Зак на мгновение отрывает взгляд от дороги, пропустив табличку «играющие дети», укрепленную на белой кирпичной стене. Спидометр показывает тридцать пять – превышение допустимой скорости на пять километров.

– А почему?

Даже мой ближайший коллега ничего не знает обо мне. И незачем ему это знать. Я не собираюсь рассказывать, что выросла на улице в двух шагах отсюда, что с момента выписки из родильного дома Линчёпинга и до того, как съехала от родителей, прожила в этом благополучном закрытом мирке под названием Стюрефорс. И ни словом не упомяну о Стефане Экдале – и о том, чем мы с ним занимались на родительской кровати в тот день, ровнехонько через четыре месяца после того, как мне исполнилось тринадцать. Я не собираюсь рассказывать, что все у тебя может быть хорошо – и тем не менее тебе грустно. И знаешь, Зак, я ведь понятия не имею, почему так бывает. И еще меньше я понимаю, как это все получается.

Янне.

Мы развелись более десяти лет назад, но все не можем отпустить друг друга. Мама и папа женаты с незапамятных времен, но никогда не были по-настоящему близки.

– Просто я знаю, и все, – отвечает она.

– А, Форс, так у тебя есть от меня тайны?

– Слава богу, есть, – произносит Малин.

И в этот самый момент он останавливает машину перед виллой из силикатного кирпича, окруженной невысоким белым бетонным забором.

– Дом Тересы Эккевед. Прошу вас, мадемуазель, выходите!

Где-то в глубине участка блестит вода в бассейне. Бассейн окружают ухоженные кусты, названия которых Малин не знает, на каждой клумбе чернеет свежая плодородная земля. На тиковом столике кофе и магазинные булочки, на спинке стула удобная синяя подушка. Под потолком крытой веранды, рядом с камином, тихонько шуршит вентилятор, распространяющий приятную прохладу. Рядом с кофейником ведерко с кубиками льда.

– На случай, если вам захочется кофе con hielo, [4]4
  Со льдом (исп). (Прим. ред.)


[Закрыть]
– сказала Агнета Эккевед, прежде чем усесться вместе с ними за стол.

– Я пью горячий, – откликнулся Зак со своего места на торце стола. – Но спасибо за заботу.

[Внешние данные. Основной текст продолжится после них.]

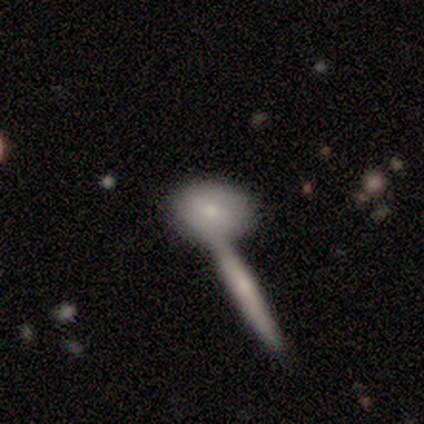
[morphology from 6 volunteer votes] Volunteers were most divided on "merging" (2-way tie): none: 50%, merger: 50%, minor disturbance: 0%, major disturbance: 0%. More confident: smooth or featured — smooth (83%); how rounded — in between (60%).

– Не понимаю, как она могла обмануть нас, – говорит затем Сигвард Эккевед, и в голосе его слышатся возмущение и тревога.

А еще осознание того, что он теперь почти ничего не решает в жизни дочери – если вообще решает что-либо.

В горячем воздухе запах булочек кажется удушающим, кофе обжигает язык.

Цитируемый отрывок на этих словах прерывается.